Lauded: Lord Bragg receives a personal tribute from the Sandford St Martin Trust at its annual broadcasting awards at Lambeth Palace on Tuesday

Lauded: Lord Bragg receives a personal tribute from the Sandford St Martin Trust at its annual broadcasting awards at Lambeth Palace on Tuesday

THE idea of Christianity is "intermingled with the idea of this country", Lord Bragg said on Tuesday. He agreed "profoundly" with the Prime Minister's view of Britain as a Christian country.

Lord Bragg was speaking after he had received a personal award from the Sandford St Martin Trust at its annual broadcasting awards at Lambeth Palace.
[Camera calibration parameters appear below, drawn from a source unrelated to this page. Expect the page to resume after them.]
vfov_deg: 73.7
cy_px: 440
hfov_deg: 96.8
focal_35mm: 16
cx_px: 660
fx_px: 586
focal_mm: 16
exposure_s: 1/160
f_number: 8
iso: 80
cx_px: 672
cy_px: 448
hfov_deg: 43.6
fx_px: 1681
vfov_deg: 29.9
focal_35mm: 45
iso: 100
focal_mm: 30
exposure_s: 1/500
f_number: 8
Christianity, had, "in the deepest sense", defined what this country's nature would be. He spoke of the programme he had made about the Bible translator William Tyndale, "the greatest Englishman who has ever lived".

Despite this, the Sandford St Martin awards acknowledged religious diversity in Britain. The Story of the Jews, written and presented by Simon Schama and produced by Oxford Film and Television for BBC2, won two prizes. "Over the Rainbow", episode four of the five-part series, in which Professor Schama considered the fate of the Lithuanian Jews under Nazism, won both the television award and the Radio Times readers' award.
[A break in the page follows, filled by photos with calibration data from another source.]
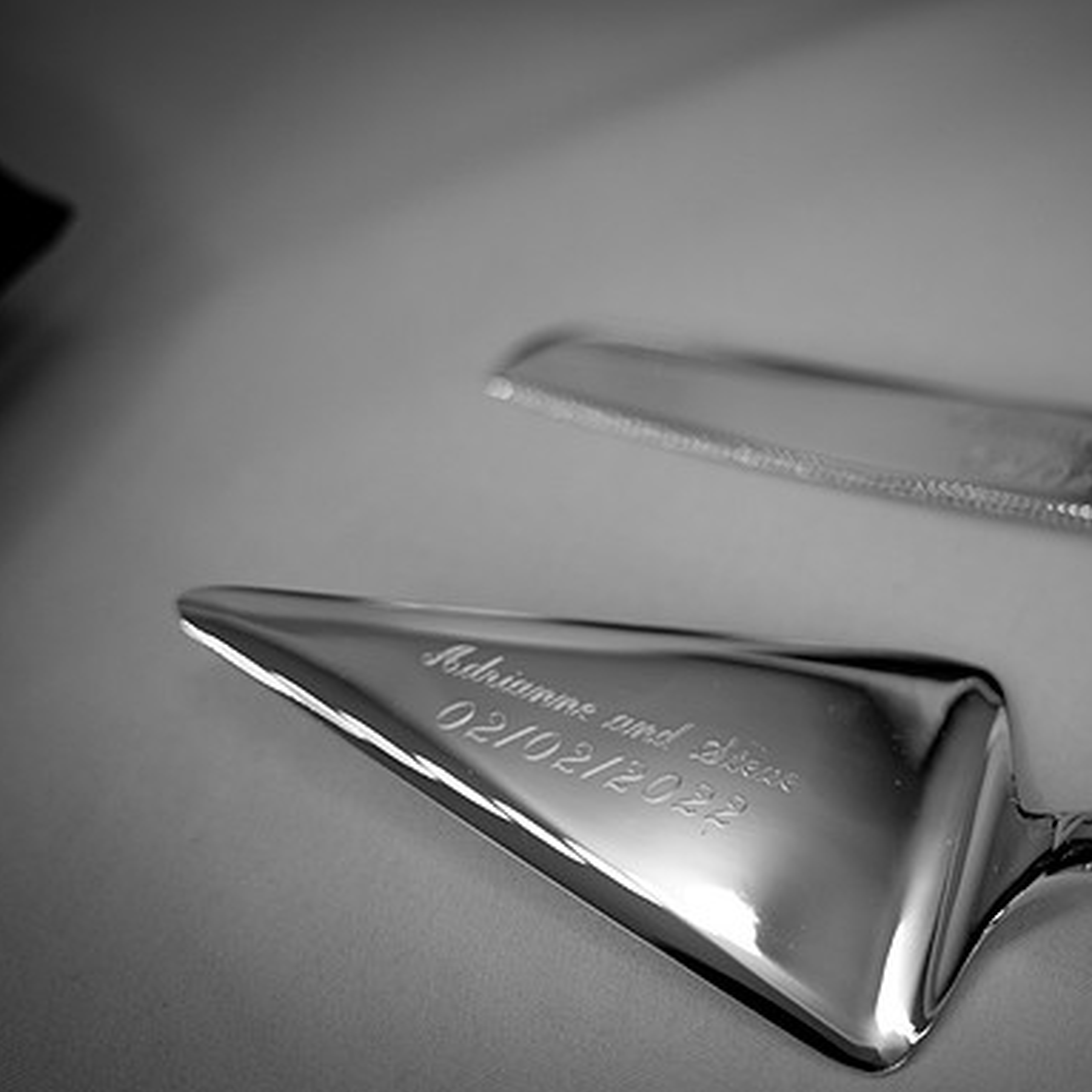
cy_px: 546
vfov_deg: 37.6
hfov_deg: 37.1
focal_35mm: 45
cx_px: 738
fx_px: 1606
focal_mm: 35
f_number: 2
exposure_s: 1/250
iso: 800
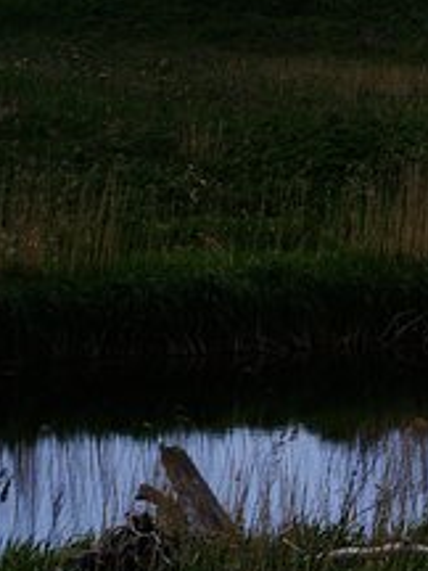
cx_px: 1287
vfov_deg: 5.4
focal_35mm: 361
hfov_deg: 4.0
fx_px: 5956
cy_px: -226
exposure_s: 1/200
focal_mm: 53
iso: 200
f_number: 9
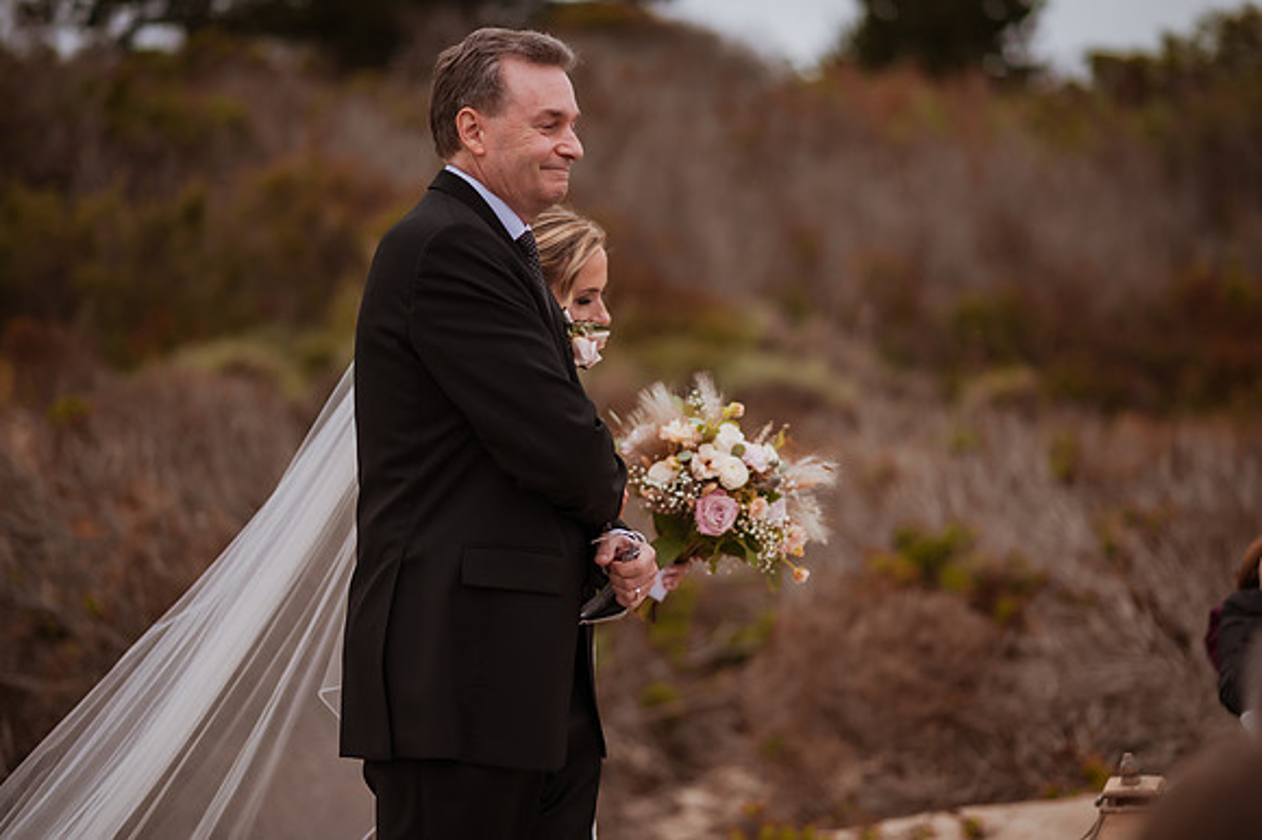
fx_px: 2978
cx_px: 631
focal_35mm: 85
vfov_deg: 16.1
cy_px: 420
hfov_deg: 23.9
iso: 200
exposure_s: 1/1000
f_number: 1.8
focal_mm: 85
One of the television runners-up was A Very British Ramadan, by Watershed Productions for Channel 4; the other was Hillsborough: Never Forgotten by BBC Religion and Ethics for BBC2.

The Radio Award was won by I Have a Dream, produced by BBC Scotland Features for Radio 4. The broadcast had assembled well-known personalities from around the world (including the Dalai Lama, recorded in the Himalayas), to read Martin Luther King's 1963 speech on its 50th anniversary.

The radio runners-up award went to Married for a Minute, produced by the BBC Asian Network, which looked at the practice of Nikah Mut'ah, temporary marriage, among Shia Muslims.

The Trust this year introduced a new award for local, community, and online productions. It was given to Sounds Jewish: The Jewish Revival in Poland, a podcast produced by JW3: Jewish Community Centre for London for the Guardian website.

Edward Stourton, who chaired the television judges, praised programmes that escaped from the ghetto of religious broadcasting. He was saddened that there was no comedy, no drama, nothing from ITV or Sky, and a dearth of women's voices. The novelist Patrick Gale, who chaired the radio judges, praised programmes that "simply let me listen rather than feel I was being buttonholed".

The Sandford St Martin trustees also made a posthumous award to the late Sir John Tavener for "the outstanding contribution his music has made to raising spiritual awareness, building bridges between people of all faiths and none". Sir Nicholas Kenyon, presenting the award to Lady Tavener, said that the composer had looked beyond religious divisions, "trying to capture the harmony that unites us all".